Adam Back Flags Bitcoin’s 200-Week Average as a Structural Bull Signal

May 31, 2026

Bitcoin’s (BTC) 200-week moving average has climbed past $61,000. Blockstream CEO Adam Back flagged the threshold on May 30, weeks after noting the same indicator crossed $60,000 in early May.

The indicator has risen roughly $1,000 in under a month, a pace that reflects steady absorption of supply by long-term holders at current price levels.

A Rising Long-Term Floor

The 200-week moving average smooths nearly four years of weekly Bitcoin closes. It has served as a support floor at each of Bitcoin’s prior cycle bottoms, and crossings of major thresholds draw sustained attention from long-term holders watching the structural trend.

At the time of writing, BTC was trading well above this level. It maintained a significant gap between the spot price and the 200-week moving average first, highlighted by Back in early May.

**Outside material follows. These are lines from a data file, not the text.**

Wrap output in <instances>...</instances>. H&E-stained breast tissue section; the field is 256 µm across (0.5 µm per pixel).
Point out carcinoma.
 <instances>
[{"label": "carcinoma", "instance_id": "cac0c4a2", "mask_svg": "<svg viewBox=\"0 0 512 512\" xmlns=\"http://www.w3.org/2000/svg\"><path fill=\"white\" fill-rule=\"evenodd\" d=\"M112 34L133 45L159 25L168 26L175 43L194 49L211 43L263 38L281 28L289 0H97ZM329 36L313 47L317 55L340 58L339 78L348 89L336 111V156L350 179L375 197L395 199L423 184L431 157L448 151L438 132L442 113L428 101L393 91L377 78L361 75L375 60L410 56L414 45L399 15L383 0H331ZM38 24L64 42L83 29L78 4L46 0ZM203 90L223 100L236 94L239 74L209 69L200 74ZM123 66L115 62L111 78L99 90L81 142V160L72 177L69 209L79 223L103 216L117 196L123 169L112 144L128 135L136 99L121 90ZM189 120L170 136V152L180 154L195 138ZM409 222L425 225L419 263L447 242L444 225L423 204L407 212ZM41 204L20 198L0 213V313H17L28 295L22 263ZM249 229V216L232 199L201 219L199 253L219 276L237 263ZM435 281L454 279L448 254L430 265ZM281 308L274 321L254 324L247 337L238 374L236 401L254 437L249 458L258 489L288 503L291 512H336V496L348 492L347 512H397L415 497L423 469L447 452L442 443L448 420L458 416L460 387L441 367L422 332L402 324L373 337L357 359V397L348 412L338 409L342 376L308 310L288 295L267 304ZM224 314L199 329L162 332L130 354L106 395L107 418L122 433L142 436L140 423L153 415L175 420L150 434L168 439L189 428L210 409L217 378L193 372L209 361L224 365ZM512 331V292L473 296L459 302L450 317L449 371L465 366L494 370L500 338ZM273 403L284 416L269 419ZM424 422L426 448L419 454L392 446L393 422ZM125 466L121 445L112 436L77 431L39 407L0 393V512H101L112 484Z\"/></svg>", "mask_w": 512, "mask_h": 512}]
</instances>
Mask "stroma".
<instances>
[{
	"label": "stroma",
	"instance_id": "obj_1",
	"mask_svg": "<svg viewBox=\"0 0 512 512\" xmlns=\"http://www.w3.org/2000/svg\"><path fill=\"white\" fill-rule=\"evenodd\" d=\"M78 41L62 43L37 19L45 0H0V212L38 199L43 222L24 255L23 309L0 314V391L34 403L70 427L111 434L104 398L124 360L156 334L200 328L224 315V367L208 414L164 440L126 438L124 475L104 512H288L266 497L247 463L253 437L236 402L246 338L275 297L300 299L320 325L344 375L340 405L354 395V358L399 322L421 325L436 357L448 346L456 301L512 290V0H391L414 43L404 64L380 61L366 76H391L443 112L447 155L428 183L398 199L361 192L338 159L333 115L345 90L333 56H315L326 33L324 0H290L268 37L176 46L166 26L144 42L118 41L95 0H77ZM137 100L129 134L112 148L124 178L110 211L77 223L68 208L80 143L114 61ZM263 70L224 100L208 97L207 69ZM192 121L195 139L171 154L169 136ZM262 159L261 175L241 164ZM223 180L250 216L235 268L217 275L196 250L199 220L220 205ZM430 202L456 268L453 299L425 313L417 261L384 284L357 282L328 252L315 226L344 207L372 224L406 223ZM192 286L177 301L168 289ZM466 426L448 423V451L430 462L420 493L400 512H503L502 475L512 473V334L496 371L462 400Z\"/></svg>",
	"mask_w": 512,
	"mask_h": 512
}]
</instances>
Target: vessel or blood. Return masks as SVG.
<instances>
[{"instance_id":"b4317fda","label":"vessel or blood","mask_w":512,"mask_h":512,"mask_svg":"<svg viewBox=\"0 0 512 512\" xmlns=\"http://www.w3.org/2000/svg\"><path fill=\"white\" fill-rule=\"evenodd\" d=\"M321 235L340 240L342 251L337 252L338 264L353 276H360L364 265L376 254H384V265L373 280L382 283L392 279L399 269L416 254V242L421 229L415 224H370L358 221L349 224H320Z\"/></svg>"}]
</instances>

The 2022 bear market remains the only period where BTC closed a weekly candle below the line before quickly reclaiming it. The long-term bullish structure has trended higher in every cycle since.

Munger’s Argument, Applied to Bitcoin

In a follow-up post, Back cited a remark attributed to the late Charlie Munger, a popular American billionaire investor.

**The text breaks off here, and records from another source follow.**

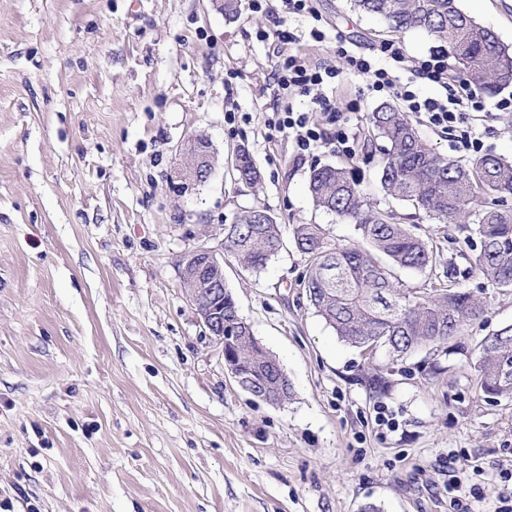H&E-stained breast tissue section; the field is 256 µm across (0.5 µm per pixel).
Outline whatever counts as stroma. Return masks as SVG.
Returning a JSON list of instances; mask_svg holds the SVG:
<instances>
[{
	"label": "stroma",
	"mask_w": 512,
	"mask_h": 512,
	"mask_svg": "<svg viewBox=\"0 0 512 512\" xmlns=\"http://www.w3.org/2000/svg\"><path fill=\"white\" fill-rule=\"evenodd\" d=\"M459 5L512 47V0ZM314 6L0 0V512H448L453 475L481 492L476 512H495L512 398L479 390L471 352L512 326V293L472 276L464 233L448 239L381 198L375 159L324 145L299 163L268 128L278 51L339 67L337 35L364 50L385 39L350 0ZM364 88L329 94L359 102L360 140L383 102ZM198 137L213 163L202 186L182 175ZM240 147L255 185L232 177ZM336 163L436 246L434 274L398 271L404 287L450 279L486 301L460 350L365 353L310 305L293 225L361 240L308 196L311 167ZM252 205L277 218L284 246L258 273L226 260L224 280L294 386L279 406L234 382L180 287L181 256L217 246Z\"/></svg>",
	"instance_id": "stroma-1"
}]
</instances>
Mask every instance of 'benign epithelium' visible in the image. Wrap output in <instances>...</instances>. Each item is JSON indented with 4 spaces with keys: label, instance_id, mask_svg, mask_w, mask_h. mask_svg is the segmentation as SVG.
<instances>
[{
    "label": "benign epithelium",
    "instance_id": "benign-epithelium-1",
    "mask_svg": "<svg viewBox=\"0 0 512 512\" xmlns=\"http://www.w3.org/2000/svg\"><path fill=\"white\" fill-rule=\"evenodd\" d=\"M190 150V174L193 183L200 185L211 176L210 146L208 141L198 139L192 142ZM180 266L184 275L183 293L206 333L222 348L232 344L235 337L224 334V246L191 249L182 255ZM224 363L237 385L252 393L251 375L239 370L230 359ZM255 370L272 378L264 387L266 391L286 377L284 368L268 355L256 362Z\"/></svg>",
    "mask_w": 512,
    "mask_h": 512
}]
</instances>
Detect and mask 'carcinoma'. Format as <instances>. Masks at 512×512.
<instances>
[{
	"instance_id": "obj_1",
	"label": "carcinoma",
	"mask_w": 512,
	"mask_h": 512,
	"mask_svg": "<svg viewBox=\"0 0 512 512\" xmlns=\"http://www.w3.org/2000/svg\"><path fill=\"white\" fill-rule=\"evenodd\" d=\"M353 9L374 15L386 33L424 31L448 48L463 76L493 95L512 85V49L490 28L462 11L457 0H352ZM365 148L378 153V182L385 195L440 224L465 218L474 225L479 250L472 272L498 289H512V159L485 154L464 166L430 148L409 116L384 103L369 113ZM237 168L251 184L259 171L242 150ZM315 207L356 226L362 247L330 243L320 224L293 228L296 249L309 266L302 283L315 312L344 342L363 350L387 347L404 357L423 346L456 347L465 326L487 312L480 299L456 286L419 291L405 288L395 270L434 272V247L407 232L397 215L367 202L359 180L343 165L315 167L308 177ZM253 206L224 226V253L247 270H263L283 245L275 217ZM235 299L224 288V325L239 337L235 357L244 367L254 361L256 338L235 319ZM477 386L490 397L512 395V327L484 337L475 347Z\"/></svg>"
}]
</instances>
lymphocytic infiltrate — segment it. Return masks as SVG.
Returning <instances> with one entry per match:
<instances>
[{"instance_id": "1", "label": "lymphocytic infiltrate", "mask_w": 512, "mask_h": 512, "mask_svg": "<svg viewBox=\"0 0 512 512\" xmlns=\"http://www.w3.org/2000/svg\"><path fill=\"white\" fill-rule=\"evenodd\" d=\"M345 69L308 64L300 51L279 53L274 79L286 100L277 106L268 123L286 136L294 145V157L305 161L321 144H339L343 152H350L348 132L337 130L343 121L341 109L332 104L327 90L343 77H361L366 81L368 94H384L398 99L404 111L410 112L426 125L454 136V148L459 152H476L481 147L477 125L493 119L495 112H512V96L487 104L483 93L466 79L452 75L448 70V49L437 46L427 57L411 58L394 42H382L376 55L341 48ZM427 80L446 90L443 98L421 97L411 84L402 82L401 72ZM310 98L322 112L320 123H311L307 113L295 111L287 97L293 92Z\"/></svg>"}]
</instances>
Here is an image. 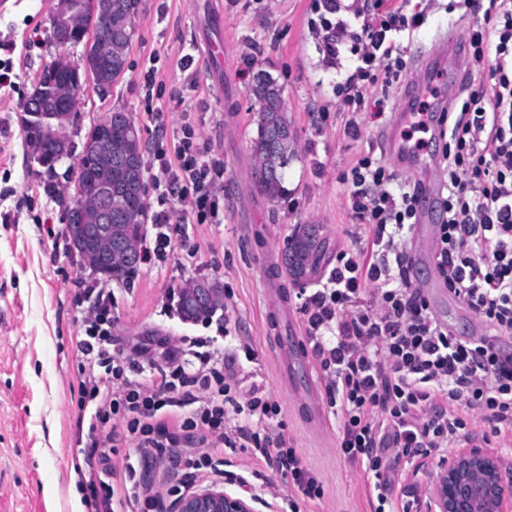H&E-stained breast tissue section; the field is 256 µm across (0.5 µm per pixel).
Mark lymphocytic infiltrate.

Apparently Charlie Munger would agree generally “If all you ever did was buy high-quality stocks at the 200-week moving average, you would beat the S&P 500 by a large margin over time. The problem is, few human beings have that kind of discipline”

Back attributed the comment to Munger, then added a caveat. He noted that Munger and Buffett “never got bitcoin,” drawing a parallel to their early dismissal of the internet. He attributed both misses to their preference for physical businesses.

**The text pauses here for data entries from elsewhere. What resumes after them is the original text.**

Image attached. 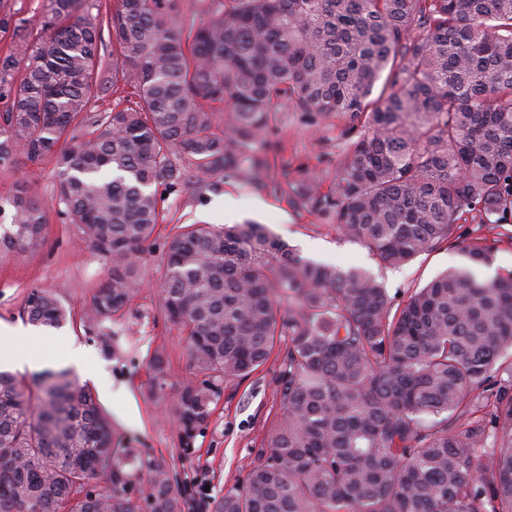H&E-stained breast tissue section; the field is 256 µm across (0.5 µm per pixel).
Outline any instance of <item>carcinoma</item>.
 Returning a JSON list of instances; mask_svg holds the SVG:
<instances>
[{"instance_id": "obj_1", "label": "carcinoma", "mask_w": 512, "mask_h": 512, "mask_svg": "<svg viewBox=\"0 0 512 512\" xmlns=\"http://www.w3.org/2000/svg\"><path fill=\"white\" fill-rule=\"evenodd\" d=\"M50 0L0 57V167L54 162L58 214L107 261L80 316L122 318L145 286L158 225L157 313L184 336L189 377L169 412L185 444L224 384L282 353L281 413L243 484L205 505L166 464L112 443L96 395L67 371L0 368V512H512V273L466 215L512 221V0ZM378 95H373L376 86ZM112 107L89 111L94 88ZM338 117L328 193L314 169L270 171L279 113ZM193 181L269 195L334 221L381 266L442 247L467 264L395 305L375 274L305 260L264 224H178L168 196ZM46 216L20 184L0 199V252L42 245ZM23 313L72 317L33 288ZM170 354H150V390ZM147 477L132 495L133 466ZM106 488L101 489L98 479Z\"/></svg>"}]
</instances>
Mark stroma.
I'll return each mask as SVG.
<instances>
[{"mask_svg": "<svg viewBox=\"0 0 512 512\" xmlns=\"http://www.w3.org/2000/svg\"><path fill=\"white\" fill-rule=\"evenodd\" d=\"M340 128L341 123L335 118L322 128L307 113L285 112L281 133L283 154L271 157V165H279L285 159L291 167L311 168L322 173L326 180H333ZM22 182L27 183L29 193L44 208L46 242L19 255L0 256V324L7 327L22 324L21 305L30 289L55 291L66 305L78 310L88 305L92 289L105 272L104 259L76 241L71 226L58 214L53 162L46 160L36 166L0 169V199L11 196ZM174 202L180 206L186 223L236 224L251 220L267 225L303 258L379 271L387 294L395 303L449 266L463 261L457 251L441 249L420 255L399 268H379L364 246L325 226L316 210L294 205L289 197L260 195L241 185H225L201 197L195 196L193 186L188 185ZM463 230L469 236L484 237L494 243L492 261L489 266L477 269L478 278L493 279L512 273V240L498 238L496 231L472 219L467 220ZM164 277L165 270L157 256H149L147 285L135 314L113 325L114 331L127 338L126 347L108 350L102 337L68 324L49 335L45 354L50 360H60L72 340L93 349L103 378L90 380V387L97 391L107 384L124 389L140 416L138 423H129L117 414L111 402H104L115 437L123 447L139 448L164 459L188 494L195 498L203 495L211 501L244 481L270 421L280 412L275 380L281 357L271 355L249 378L226 383L217 413L191 443H184L165 414L174 384L187 378L189 371L176 328L154 316L156 293ZM162 344L172 352L170 386L164 394L155 397L146 388V358Z\"/></svg>", "mask_w": 512, "mask_h": 512, "instance_id": "stroma-1", "label": "stroma"}]
</instances>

The implicit argument is that Bitcoin holders willing to apply Munger-style patience at moving-average lows could see outsized returns over full cycles.

Bitcoin 200 Week Moving Average Heatmap. Source: Coinglass
Bitcoin 200 Week Moving Average Heatmap. Source: Coinglass

The indicator rises gradually across cycles, meaning entries near it have historically represented a structural discount to Bitcoin’s long-term trend.

Back has made that case in prior posts, consistently advocating for disciplined accumulation strategies rather than active trading.

Whether the 200-week moving average sustains its current climb depends on whether institutional and retail demand continue to outpace selling. On-chain data has supported the case that structural buying remains intact for now.